■ TEXT FOR ANALYSIS
+===+

Displeasure Among the Gun Control Ranks

Seems some didn’t particularly care for Ed Rendell’s departing surrender on the issue of gun control. Chief among them Joe Grace, who Kinney reports as “pained by the glum talk about guns.” Joe’s pain is my content. It doesn’t look like Representative Tim Briggs thinks to highly of it either:

Montgomery County progressive Democrat Tim Briggs became a loyal CeaseFirePA soldier in his first term, but frets that building a broad coalition might be for naught if Corbett and Co. “try to push an extreme social agenda.” Indeed, Corbett has said he would happily sign the “castle doctrine” expansion.

Broad coalition? 159 Pennsylvania representatives voted for Castle Doctrine the first time, only 38 voted against it. 38 out of 202 seats is a broad coalition? I’d say you were tilting at windmills out of the gate, Rep. Briggs. Second time around he lost two votes from his “broad coalition.”

Ed Rendell sees the writing on the wall because he can count. I have no doubt Rendell did what he thought he could to advance the issue, particularly pushing Democrats who would run on gun control vocally. But that ultimately failed. Having failed, Ed is giving up, and riding off into the sunset, leaving suckers who bought his line on the issue, like Tim Briggs, in the dust.

6 thoughts on “Displeasure Among the Gun Control Ranks”

+===+

■ DATA TO EXAMINE

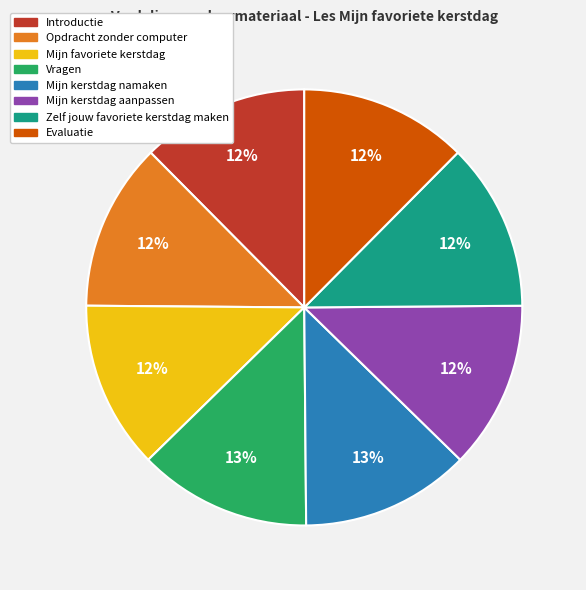

What percentage is the Zelf jouw favoriete kerstdag maken slice, to the nearest percent?

12%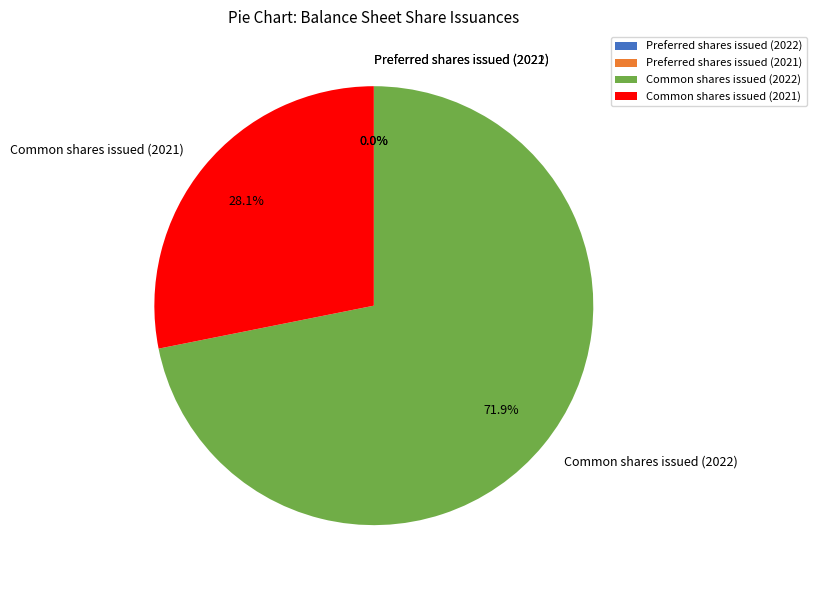

Does Common shares issued (2022) account for over 50% of the chart?

Yes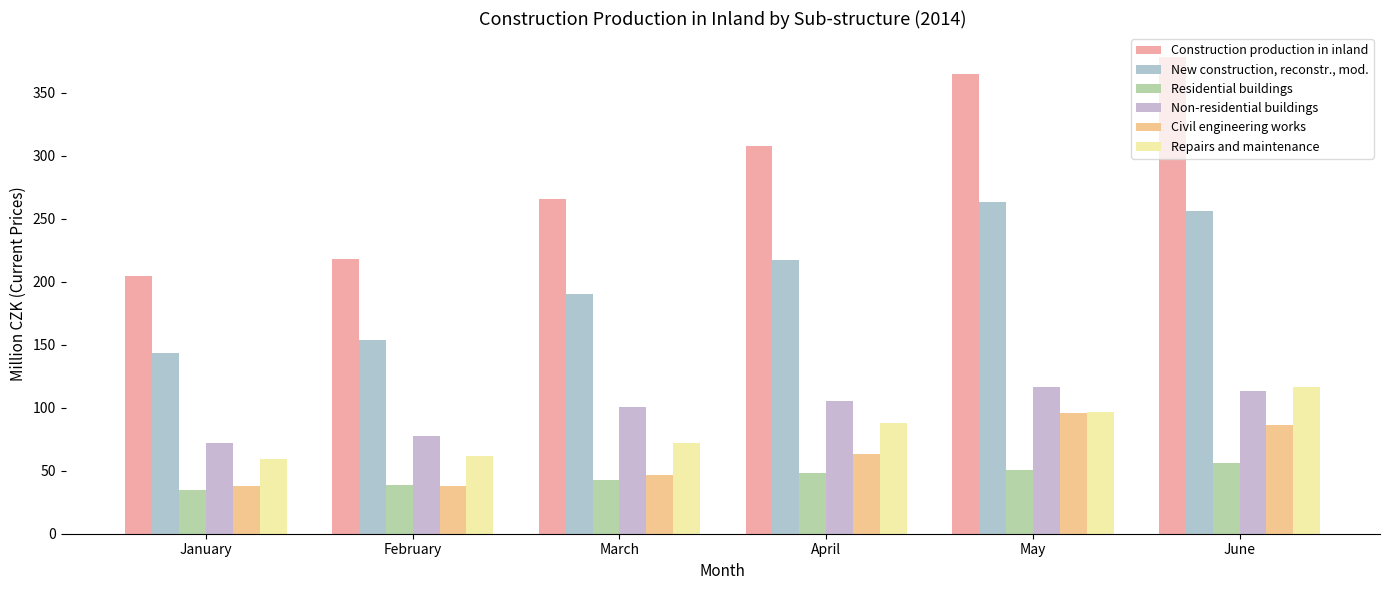

Which series changed the most between January and June?

Construction production in inland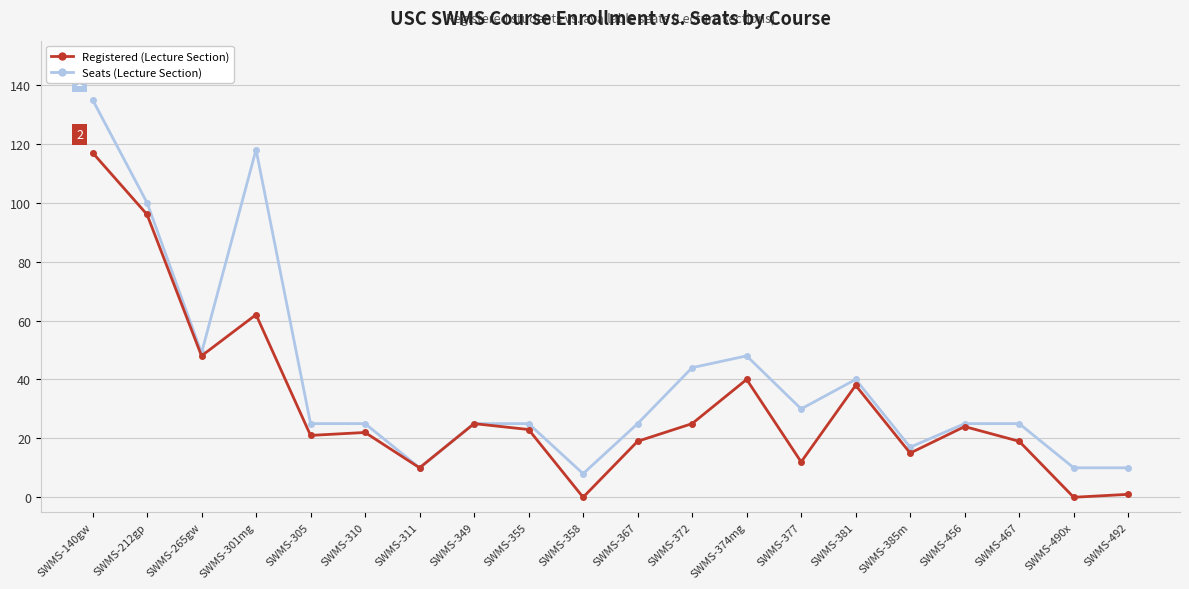

At which category does the chart reach its peak across all series?

SWMS-140gw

+===+

■ TASKS TO CARRY OUT
1 - According to the post on gun control, how many Pennsylvania representatives voted against the Castle Doctrine the first time?
2 - Reproduce the stretch of the post on gun control from "Broad coalition? 159" through "in the dust." word for word.

■ ANSWERS BY TASK
1 - 38

2 -
Broad coalition? 159 Pennsylvania representatives voted for Castle Doctrine the first time, only 38 voted against it. 38 out of 202 seats is a broad coalition? I’d say you were tilting at windmills out of the gate, Rep. Briggs. Second time around he lost two votes from his “broad coalition.”

Ed Rendell sees the writing on the wall because he can count. I have no doubt Rendell did what he thought he could to advance the issue, particularly pushing Democrats who would run on gun control vocally. But that ultimately failed. Having failed, Ed is giving up, and riding off into the sunset, leaving suckers who bought his line on the issue, like Tim Briggs, in the dust.